Items from a labeling collection:
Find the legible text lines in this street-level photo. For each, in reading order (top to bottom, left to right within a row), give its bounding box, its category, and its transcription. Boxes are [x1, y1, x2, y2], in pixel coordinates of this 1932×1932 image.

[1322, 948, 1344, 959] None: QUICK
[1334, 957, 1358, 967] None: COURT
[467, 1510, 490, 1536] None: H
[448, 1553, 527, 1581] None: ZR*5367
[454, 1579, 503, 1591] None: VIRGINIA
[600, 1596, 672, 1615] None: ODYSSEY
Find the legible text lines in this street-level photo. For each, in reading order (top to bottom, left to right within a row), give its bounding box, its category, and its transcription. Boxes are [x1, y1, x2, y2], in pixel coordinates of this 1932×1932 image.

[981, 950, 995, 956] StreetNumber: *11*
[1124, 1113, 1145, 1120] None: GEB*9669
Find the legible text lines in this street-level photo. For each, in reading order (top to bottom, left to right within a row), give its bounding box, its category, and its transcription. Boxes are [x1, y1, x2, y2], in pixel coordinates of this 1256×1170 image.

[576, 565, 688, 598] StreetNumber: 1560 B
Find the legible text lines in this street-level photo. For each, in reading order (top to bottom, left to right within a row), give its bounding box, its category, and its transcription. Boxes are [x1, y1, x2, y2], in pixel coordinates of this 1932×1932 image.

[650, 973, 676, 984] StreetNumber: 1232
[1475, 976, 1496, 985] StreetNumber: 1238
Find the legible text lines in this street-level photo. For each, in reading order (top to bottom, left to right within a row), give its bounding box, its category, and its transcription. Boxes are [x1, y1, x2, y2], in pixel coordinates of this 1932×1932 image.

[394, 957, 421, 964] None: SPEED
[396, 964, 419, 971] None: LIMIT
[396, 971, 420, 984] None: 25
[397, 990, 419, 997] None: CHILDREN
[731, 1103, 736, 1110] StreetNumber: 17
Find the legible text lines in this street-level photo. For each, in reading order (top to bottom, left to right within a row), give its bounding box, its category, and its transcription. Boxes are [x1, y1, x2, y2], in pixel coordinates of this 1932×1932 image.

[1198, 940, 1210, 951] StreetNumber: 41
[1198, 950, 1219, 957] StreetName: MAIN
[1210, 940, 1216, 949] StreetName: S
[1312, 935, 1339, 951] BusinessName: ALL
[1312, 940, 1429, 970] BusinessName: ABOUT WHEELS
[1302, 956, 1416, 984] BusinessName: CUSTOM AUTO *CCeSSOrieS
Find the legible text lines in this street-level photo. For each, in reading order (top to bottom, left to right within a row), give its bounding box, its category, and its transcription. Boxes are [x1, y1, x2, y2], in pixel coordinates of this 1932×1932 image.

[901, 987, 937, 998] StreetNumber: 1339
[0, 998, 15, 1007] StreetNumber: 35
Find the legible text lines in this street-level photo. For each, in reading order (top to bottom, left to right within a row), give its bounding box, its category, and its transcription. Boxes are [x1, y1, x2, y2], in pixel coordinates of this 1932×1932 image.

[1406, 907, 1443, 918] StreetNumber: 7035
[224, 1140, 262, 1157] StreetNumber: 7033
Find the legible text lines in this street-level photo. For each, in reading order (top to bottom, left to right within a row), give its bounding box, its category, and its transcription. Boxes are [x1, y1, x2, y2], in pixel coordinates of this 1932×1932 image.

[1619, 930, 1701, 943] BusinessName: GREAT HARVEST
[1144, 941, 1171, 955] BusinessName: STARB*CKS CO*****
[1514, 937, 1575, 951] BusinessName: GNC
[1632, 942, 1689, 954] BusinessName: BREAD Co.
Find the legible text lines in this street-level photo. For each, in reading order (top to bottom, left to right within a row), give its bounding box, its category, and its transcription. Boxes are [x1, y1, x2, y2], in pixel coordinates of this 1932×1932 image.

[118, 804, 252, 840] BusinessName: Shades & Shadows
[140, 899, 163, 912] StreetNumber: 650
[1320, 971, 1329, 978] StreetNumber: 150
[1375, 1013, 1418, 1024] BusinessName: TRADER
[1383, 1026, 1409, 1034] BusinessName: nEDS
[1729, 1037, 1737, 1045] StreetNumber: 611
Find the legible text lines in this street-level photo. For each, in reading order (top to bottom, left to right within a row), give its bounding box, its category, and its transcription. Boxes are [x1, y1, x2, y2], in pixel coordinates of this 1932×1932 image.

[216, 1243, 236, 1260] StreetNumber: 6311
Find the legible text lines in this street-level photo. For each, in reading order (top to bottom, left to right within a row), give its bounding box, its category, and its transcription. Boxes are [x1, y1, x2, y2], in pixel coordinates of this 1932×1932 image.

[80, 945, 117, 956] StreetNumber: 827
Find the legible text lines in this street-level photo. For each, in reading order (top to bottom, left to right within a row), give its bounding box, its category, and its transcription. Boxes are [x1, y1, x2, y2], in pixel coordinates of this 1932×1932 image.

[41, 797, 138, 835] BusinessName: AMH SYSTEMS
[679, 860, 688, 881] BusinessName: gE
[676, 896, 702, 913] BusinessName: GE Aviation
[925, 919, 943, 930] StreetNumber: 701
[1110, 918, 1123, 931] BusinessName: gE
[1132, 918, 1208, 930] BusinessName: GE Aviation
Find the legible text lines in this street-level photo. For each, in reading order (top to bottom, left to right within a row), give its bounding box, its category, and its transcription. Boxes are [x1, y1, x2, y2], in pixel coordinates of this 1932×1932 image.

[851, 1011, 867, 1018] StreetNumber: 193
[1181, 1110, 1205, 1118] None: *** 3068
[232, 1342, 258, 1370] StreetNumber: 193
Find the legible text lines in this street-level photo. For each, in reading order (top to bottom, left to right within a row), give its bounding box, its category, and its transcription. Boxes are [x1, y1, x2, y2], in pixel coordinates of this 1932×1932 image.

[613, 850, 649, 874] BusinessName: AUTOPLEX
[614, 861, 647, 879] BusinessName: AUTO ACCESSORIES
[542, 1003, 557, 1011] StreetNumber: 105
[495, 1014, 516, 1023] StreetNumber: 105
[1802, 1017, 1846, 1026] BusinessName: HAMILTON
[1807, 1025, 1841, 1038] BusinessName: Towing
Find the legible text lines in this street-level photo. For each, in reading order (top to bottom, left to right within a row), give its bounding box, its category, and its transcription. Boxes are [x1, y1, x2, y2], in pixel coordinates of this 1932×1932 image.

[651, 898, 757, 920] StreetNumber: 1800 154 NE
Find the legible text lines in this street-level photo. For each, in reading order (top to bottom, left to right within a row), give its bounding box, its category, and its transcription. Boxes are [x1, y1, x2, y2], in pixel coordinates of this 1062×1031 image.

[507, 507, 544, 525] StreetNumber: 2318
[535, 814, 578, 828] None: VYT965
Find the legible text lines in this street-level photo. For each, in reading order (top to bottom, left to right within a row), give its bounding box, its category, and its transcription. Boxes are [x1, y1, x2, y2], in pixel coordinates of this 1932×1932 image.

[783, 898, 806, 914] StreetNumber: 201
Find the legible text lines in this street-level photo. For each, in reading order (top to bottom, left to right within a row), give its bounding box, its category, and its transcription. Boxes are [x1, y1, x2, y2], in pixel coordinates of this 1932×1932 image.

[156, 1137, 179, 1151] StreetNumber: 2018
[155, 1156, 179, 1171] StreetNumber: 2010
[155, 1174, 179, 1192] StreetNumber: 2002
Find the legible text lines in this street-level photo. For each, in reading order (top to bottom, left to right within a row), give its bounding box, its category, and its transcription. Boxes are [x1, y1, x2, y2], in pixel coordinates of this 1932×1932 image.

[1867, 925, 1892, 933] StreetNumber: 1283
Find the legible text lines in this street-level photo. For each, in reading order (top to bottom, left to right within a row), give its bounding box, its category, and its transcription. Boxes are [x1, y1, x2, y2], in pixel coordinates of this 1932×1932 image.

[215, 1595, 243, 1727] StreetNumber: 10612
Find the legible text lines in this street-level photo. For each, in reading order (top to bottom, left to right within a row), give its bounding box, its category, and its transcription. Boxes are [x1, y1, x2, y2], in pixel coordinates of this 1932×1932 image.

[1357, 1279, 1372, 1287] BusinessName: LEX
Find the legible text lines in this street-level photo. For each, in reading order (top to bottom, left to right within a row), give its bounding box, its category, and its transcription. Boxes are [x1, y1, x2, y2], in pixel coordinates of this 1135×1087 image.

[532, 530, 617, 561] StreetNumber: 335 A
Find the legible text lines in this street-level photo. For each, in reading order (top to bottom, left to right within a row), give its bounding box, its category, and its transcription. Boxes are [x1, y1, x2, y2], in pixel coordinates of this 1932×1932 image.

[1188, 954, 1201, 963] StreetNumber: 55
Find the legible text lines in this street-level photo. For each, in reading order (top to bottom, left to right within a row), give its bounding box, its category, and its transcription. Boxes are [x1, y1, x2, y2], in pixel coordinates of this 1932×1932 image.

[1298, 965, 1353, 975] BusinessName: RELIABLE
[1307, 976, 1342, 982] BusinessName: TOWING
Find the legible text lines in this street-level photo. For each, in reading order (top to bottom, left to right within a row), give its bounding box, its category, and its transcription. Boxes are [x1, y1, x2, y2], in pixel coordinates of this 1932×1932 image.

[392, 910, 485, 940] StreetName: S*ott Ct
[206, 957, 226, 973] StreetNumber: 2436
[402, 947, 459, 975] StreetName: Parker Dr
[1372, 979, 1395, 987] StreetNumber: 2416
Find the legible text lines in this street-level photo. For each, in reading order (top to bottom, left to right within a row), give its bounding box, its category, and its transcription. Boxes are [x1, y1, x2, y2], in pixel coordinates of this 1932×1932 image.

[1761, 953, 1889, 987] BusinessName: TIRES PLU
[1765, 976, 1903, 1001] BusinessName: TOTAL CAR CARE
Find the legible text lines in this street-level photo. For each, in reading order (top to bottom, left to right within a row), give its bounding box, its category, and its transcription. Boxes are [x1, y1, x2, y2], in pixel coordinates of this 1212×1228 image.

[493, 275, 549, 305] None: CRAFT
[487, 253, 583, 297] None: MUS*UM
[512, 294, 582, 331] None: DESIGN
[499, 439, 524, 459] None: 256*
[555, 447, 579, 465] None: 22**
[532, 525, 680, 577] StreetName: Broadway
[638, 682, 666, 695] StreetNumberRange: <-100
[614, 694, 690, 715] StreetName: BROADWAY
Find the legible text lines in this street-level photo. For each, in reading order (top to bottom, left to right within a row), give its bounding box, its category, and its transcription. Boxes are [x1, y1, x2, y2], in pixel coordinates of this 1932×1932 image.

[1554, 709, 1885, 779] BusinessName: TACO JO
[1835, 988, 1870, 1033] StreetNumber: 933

■ **TASK REQUIREMENTS**
Duplicate the lines from the very first one through the line containing "[600, 1596, 672, 1615] None: ODYSSEY", including both ends, with no changes.

■ **WRITTEN REPLY**
Find the legible text lines in this street-level photo. For each, in reading order (top to bottom, left to right within a row), give its bounding box, its category, and its transcription. Boxes are [x1, y1, x2, y2], in pixel coordinates of this 1932×1932 image.

[1322, 948, 1344, 959] None: QUICK
[1334, 957, 1358, 967] None: COURT
[467, 1510, 490, 1536] None: H
[448, 1553, 527, 1581] None: ZR*5367
[454, 1579, 503, 1591] None: VIRGINIA
[600, 1596, 672, 1615] None: ODYSSEY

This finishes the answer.